**Directions**
1 > Answer the following from the overview of logs and intrusion detection:
(a) According to the overview, what does an intrusion detection system send after it detects an intrusion?
(b) What is described as the best choice of location for IDS/IPS?
(c) In a SIEM solution, which component assigns weight to specific types of activities?
2 > Return a passage from the overview of logs and intrusion detection verbatim, beginning at the words "SIEM – IDS/IPS" and stopping after the words "the dashboard users.".

**Extract provided**
Logs are basically ledgers, or a list of transactions that show what has occurred in the system.  Logs can be user based or component based, or both. Here are some concepts to be familiar with.

Intrusion Detection System (IDS) – the key is the letter “D” in this solution, in other words it detects intrusions into the system, and sends an automated alert.  

Intrusion Prevention System (IPS) – the key is the letter “P” in this solution, in other words it prevents, or takes automated actions to prevent intrusions into the system rather than simply alerting personnel that an intrusion has occurred.  

IDS/IPS can be placed at the perimeter (gateway) or within a DMZ, on specific hosts, and at different locations throughout the network.  The best choice is a combination of locations. These solutions can detect deviations from standard defined behavior, signature attacks, or advanced deviation detection (machine learning).  Considerations for IDS/IPS include maintenance & updates, impact to network performance, and false positives. 

SIEM – IDS/IPS typically send their logs and alerts to a centralized solution to ingest and analyze the logs, which can send additional alerts about interesting events to security professionals.  These are called security information and event management systems. Most SIEM solutions have the following components:

Aggregation – collection of logs from various sources, including firewalls, network devices, hosts, and applications.

Correlation – assigning weight to specific types of activities to help with discovery of potential attacks.

Normalization – presentation of the log information in an understandable way to the dashboard users.

Analysis – examining the log and correlation information using scripts and heuristics to discover attacks.

Reporting – reporting mechanisms to alert appropriate personnel about potential security incidents/events.

Dataset excerpts:
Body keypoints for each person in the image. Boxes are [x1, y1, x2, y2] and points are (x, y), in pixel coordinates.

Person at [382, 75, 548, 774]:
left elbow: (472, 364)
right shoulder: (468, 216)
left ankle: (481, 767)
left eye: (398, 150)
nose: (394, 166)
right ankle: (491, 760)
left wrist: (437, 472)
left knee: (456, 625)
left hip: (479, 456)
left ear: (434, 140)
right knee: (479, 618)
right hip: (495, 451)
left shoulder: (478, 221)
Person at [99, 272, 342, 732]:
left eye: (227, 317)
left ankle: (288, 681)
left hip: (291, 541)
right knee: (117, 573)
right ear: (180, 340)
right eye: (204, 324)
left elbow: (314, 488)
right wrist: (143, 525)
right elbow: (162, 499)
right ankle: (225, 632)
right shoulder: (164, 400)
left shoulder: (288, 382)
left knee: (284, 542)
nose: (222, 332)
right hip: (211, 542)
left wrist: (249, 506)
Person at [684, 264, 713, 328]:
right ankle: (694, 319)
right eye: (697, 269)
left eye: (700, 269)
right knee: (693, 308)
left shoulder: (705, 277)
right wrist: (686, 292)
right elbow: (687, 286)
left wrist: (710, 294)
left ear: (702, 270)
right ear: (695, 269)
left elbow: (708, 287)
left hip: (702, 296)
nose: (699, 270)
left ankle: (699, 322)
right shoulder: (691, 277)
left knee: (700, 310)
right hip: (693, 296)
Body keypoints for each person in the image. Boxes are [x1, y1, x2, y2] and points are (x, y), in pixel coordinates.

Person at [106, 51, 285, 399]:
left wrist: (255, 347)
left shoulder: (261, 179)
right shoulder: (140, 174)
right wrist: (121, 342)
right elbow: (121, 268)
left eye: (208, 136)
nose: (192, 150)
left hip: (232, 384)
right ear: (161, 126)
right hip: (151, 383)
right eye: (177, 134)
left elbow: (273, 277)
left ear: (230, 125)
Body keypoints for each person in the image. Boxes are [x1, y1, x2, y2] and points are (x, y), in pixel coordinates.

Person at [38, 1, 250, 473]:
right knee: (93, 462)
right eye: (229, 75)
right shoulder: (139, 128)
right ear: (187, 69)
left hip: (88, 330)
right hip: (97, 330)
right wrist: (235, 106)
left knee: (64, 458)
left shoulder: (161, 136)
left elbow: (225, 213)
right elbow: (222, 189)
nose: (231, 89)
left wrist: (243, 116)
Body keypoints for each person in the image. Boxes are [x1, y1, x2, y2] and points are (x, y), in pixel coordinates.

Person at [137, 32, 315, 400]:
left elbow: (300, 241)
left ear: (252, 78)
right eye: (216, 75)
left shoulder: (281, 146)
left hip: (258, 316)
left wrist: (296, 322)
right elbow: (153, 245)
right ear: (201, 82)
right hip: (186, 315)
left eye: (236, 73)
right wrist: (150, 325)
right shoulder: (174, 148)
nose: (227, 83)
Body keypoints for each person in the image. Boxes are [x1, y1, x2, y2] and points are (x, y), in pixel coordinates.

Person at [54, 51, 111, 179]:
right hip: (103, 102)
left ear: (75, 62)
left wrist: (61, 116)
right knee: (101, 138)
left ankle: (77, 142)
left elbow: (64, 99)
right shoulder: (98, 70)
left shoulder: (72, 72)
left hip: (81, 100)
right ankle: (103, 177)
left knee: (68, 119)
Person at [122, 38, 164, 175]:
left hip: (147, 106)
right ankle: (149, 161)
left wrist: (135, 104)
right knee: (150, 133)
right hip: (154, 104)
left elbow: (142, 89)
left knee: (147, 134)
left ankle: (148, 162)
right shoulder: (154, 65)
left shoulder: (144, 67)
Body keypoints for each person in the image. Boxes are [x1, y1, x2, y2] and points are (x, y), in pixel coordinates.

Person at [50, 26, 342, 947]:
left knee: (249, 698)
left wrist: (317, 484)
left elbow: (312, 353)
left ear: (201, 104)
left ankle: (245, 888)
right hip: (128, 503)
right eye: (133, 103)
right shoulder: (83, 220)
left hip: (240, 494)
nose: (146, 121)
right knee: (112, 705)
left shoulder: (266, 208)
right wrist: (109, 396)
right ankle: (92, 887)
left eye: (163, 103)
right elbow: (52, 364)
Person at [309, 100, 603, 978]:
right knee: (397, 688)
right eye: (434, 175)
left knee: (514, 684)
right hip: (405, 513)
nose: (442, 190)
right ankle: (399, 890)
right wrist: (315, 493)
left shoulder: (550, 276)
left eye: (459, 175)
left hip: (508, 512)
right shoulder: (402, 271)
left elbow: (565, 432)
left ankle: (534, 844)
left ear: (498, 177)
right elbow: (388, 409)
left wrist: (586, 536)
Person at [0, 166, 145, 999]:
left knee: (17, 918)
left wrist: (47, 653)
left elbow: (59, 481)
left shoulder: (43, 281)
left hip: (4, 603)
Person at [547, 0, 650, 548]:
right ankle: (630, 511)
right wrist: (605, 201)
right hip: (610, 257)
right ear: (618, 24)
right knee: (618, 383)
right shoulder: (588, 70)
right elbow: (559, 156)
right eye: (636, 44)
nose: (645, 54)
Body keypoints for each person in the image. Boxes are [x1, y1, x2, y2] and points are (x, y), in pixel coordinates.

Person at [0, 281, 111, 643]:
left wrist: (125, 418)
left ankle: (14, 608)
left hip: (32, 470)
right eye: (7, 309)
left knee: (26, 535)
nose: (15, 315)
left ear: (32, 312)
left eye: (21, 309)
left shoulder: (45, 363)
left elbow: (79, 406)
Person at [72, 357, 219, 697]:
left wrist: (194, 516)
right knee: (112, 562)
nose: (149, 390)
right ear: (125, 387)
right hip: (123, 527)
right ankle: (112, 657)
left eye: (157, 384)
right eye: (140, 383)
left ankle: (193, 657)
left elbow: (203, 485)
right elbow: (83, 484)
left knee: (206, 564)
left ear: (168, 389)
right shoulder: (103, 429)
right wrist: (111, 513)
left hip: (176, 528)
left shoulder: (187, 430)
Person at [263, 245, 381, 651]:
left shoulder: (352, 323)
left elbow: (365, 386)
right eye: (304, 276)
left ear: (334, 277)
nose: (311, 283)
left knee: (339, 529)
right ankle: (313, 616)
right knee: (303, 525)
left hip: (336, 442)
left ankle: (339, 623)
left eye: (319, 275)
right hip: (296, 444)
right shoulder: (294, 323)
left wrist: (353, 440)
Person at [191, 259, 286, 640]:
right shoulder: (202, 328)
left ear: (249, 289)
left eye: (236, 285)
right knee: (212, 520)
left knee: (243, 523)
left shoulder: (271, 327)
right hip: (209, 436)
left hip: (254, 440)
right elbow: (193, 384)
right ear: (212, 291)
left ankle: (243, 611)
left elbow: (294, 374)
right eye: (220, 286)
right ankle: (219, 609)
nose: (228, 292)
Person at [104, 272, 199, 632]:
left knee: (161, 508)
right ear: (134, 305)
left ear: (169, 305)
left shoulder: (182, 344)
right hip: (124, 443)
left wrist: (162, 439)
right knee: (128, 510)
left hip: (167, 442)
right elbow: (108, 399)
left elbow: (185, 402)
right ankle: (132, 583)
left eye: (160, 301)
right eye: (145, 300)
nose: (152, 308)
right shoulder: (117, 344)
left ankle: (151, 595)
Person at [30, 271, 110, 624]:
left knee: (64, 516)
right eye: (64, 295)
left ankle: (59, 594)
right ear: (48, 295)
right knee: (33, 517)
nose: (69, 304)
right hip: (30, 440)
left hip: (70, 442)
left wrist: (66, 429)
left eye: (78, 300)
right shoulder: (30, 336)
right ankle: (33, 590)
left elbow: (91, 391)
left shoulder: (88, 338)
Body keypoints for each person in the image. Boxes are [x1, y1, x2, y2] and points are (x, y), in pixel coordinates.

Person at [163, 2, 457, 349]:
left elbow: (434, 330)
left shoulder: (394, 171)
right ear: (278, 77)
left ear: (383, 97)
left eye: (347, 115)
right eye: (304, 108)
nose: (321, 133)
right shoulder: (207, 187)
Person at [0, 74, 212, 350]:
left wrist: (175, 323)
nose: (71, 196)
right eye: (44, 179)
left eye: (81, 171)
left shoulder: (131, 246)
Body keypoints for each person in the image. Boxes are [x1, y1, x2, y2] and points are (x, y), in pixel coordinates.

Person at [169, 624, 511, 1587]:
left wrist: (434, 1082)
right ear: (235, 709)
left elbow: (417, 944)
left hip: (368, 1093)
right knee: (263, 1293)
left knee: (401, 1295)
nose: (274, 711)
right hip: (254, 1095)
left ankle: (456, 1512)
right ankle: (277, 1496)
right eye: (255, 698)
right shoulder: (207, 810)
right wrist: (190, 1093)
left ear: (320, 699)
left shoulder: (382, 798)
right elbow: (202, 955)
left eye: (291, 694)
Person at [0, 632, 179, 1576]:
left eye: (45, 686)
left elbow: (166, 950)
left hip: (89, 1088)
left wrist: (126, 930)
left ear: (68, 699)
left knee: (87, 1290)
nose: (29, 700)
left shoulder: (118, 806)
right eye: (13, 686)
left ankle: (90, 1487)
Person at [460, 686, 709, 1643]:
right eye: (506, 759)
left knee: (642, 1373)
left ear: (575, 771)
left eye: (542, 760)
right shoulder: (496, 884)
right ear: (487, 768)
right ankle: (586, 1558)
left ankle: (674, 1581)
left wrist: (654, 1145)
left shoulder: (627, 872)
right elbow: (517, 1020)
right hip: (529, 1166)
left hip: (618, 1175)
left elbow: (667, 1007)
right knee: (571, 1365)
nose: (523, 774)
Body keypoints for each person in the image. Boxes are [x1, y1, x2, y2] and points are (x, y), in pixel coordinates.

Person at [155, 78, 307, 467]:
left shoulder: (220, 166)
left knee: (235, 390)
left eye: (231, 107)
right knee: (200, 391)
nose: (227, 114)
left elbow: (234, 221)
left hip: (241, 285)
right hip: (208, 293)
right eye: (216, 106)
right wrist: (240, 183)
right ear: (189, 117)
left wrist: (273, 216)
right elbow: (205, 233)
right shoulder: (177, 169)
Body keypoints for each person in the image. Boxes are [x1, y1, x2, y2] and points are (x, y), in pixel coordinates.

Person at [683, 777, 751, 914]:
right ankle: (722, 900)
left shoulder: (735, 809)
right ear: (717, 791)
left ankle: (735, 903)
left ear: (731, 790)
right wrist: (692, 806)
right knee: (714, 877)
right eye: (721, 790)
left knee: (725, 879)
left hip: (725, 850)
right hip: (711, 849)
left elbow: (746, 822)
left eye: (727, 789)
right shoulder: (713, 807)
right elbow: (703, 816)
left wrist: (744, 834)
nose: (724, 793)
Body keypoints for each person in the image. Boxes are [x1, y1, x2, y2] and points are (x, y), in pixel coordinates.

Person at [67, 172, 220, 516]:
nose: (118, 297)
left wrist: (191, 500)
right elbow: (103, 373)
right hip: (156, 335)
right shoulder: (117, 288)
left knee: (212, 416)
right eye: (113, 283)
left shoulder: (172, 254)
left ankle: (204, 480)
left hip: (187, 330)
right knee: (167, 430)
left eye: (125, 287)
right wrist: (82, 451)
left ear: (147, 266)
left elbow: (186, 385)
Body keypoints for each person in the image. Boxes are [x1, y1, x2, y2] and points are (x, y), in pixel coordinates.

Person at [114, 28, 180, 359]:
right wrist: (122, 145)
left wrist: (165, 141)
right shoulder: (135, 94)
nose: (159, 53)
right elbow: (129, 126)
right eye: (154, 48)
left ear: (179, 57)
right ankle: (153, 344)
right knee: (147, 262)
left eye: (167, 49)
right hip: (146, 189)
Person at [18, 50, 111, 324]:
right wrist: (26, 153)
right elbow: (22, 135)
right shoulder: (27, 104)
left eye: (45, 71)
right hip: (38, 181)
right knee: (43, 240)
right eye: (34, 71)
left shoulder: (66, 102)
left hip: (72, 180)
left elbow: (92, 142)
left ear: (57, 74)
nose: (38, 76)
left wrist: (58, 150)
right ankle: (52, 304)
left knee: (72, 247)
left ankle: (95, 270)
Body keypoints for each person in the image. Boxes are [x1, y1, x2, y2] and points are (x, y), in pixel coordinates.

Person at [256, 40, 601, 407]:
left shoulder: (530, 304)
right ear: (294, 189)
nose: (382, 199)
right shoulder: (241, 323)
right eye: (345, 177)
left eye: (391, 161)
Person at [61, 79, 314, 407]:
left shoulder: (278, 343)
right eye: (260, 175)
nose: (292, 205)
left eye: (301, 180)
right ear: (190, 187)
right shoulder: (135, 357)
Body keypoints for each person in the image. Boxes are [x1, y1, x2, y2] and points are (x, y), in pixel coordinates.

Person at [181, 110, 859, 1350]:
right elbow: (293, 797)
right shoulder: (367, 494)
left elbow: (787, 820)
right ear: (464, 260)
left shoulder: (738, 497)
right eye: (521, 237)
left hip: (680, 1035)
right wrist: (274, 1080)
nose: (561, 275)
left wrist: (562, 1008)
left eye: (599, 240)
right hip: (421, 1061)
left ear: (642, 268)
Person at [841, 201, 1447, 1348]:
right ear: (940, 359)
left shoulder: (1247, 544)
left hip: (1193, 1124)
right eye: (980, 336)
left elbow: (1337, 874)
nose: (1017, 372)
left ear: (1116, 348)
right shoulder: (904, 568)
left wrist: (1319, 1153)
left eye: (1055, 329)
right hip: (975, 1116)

**Numbered responses**
1 >
(a) An automated alert.
(b) A combination of locations.
(c) Correlation.

2 >
SIEM – IDS/IPS typically send their logs and alerts to a centralized solution to ingest and analyze the logs, which can send additional alerts about interesting events to security professionals.  These are called security information and event management systems. Most SIEM solutions have the following components:

Aggregation – collection of logs from various sources, including firewalls, network devices, hosts, and applications.

Correlation – assigning weight to specific types of activities to help with discovery of potential attacks.

Normalization – presentation of the log information in an understandable way to the dashboard users.